What is it about beauty pageants that captures the popular imagination? Our reporters try to make sense of it all
Brenda Atkinson: Miss South Africa 1997
The Miss South Africa competition at the Sun City Superbowl last weekend was a model of new South African behaviour. While the VIP guests below the stands exchanged rainbow kisses, audience members from far- flung regions of the country whistled and cheered for their flavour of the year. It was a bit like the rugby, only with nicer people.
“Please show the girls what a good time you’re having,” someone on the distant stage told us, after explaining that this was a live television broadcast. And could the Johannesburg guests please put away their “Gauteng earrings” (that’s cell-phone jewellery for you lesser types).
The show began with a flourish. The stage set – neo-classical meets New Age Egypt – was soon swarming with lithe male bodies, half-naked or swathed in rich fabrics, in the company of exotic parrots, horses and Great Danes.
A clutch of butch slave-boys carried Cleopatra, alias Peggy-Sue Khumalo, on stage – a nice touch honouring her and heralding the end of her year-long reign.
Then “the girls” themselves appeared in black evening dresses by Chris Levin. Unfortunately, from a fashion perspective, Levin’s understated creations were to be the last with any style or dignity. Once designers Marc and Michael took over, one had the impression that the figures on stage were parrots on acid. Or, as someone next to me pointed out: “they look like they’ve just popped out of a cake.”
The three hosts for the evening, Ursula Stapelfeld, Simon Jones and Tshepo Mobona did their best to appear spontaneous, despite a script that contained such nation-a-go-go gems as “Madiba, you are the authentic African beauty!”
Ursula explained that the prejudging had occurred the day before, when each contestant had spent time alone with all of the judges. “The prejudging contributes 70% of the score totals,” said Ursula.
Then a voice-over introduced the contestants, telling us what geniuses they were. The message was clear: okay, so they may be in swimsuits rather than power-suits right now, but these are power-women who know where they’re going, have degrees, could be president (except Madiba’s prettier), and so on.
Now, it’s not that I object to beauty competitions per se. It’s just that the dishonesty about what they really are makes Hustler magazine more palatable.

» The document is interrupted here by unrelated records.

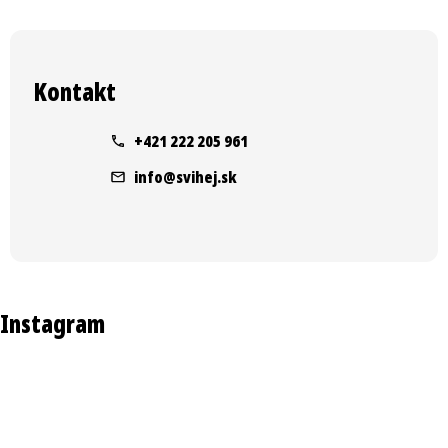
u
Z
á
Kontakt
p
ä
+421 222 205 961
t
info
@
svihej.sk
i
e
Instagram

Porn is about down-and-dirty sex and is proud of it; Miss South Africa is about brains, personality, and motivation, and good looks are a surprising coincidence.

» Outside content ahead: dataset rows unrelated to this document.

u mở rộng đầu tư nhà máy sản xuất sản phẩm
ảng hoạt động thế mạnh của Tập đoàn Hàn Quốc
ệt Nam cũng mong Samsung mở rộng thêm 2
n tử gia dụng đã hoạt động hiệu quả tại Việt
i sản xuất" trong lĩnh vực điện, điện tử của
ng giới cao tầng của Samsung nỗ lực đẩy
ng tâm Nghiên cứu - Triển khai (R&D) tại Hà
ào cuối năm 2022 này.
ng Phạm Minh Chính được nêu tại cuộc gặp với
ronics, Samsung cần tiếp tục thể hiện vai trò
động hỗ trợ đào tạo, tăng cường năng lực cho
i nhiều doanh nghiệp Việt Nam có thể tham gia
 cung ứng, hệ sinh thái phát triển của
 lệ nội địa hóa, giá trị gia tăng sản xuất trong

Not from where I was sitting. I might not have been able to see much, but I could hear quite a bit. The soundtrack went something like this: wolf whistles. “Hey man, take it off! She’s too fat. Big hips, hey? Lose the gown, baby! Eish, she’s hot.” Et cetera. The Miss SA PR types might think that taking the “beauty” out of “beauty contest” makes it “respectable”, but as far as the men and women of the audience were concerned, this was very much about cellulite and sexiness.
The intelligence of these women is not in doubt – Miss Gauteng Jessica Motaung’s sassy response to lecturer and judge Joseph Diescho’s question about the death penalty had the crowds roaring approval. Perhaps this was a bit too sassy to win the title, and another indication that a sharp mind is not the basis for judging.

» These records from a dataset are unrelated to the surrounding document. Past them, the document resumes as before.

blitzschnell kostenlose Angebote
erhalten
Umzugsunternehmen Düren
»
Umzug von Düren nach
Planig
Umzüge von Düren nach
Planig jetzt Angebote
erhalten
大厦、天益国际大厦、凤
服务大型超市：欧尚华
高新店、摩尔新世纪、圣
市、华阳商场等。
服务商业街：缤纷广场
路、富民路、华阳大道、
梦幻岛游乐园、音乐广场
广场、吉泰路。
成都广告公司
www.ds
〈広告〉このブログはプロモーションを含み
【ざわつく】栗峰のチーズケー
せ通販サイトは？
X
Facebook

The point is, why not accept that this is as much about beauty as brainy ambition, and take the flak from there? Instead, we have yet another excuse for nation- building, wreathed in PC platitudes that slip more easily than false boobs. That said, the SABC-produced show – done on the same budget allocated to the organisation for the project in 1989 – was slick and professional, with a glam camp sensibility and a great sense of humour.
Keith Pfeiffer, executive producer, is deservedly chuffed. “We had four months to pull it altogether once it was ours,” Pfeiffer explains, “and only two days to rehearse on the finished stage set.”
He describes winning entrant Kerishnie Naiker as “great – a lot like Michelle Bruce – very determined and energetic”. Naiker’s speech to the VIP dinner guests – including such political heavies as Tokyo Sexwale and Ronnie Kasrils – seemed heartfelt, if brief. And despite rumours about the political expediency of having a first-time Indian winner, Naiker is a looker whom the audience loved.
So the ideological agenda of the Miss South Africa competition is skin-deep. There was fun to be had . And, as a friend whispered after the show: “I wouldn’t mind arranging a foam party for some of those extras. In my bedroom.”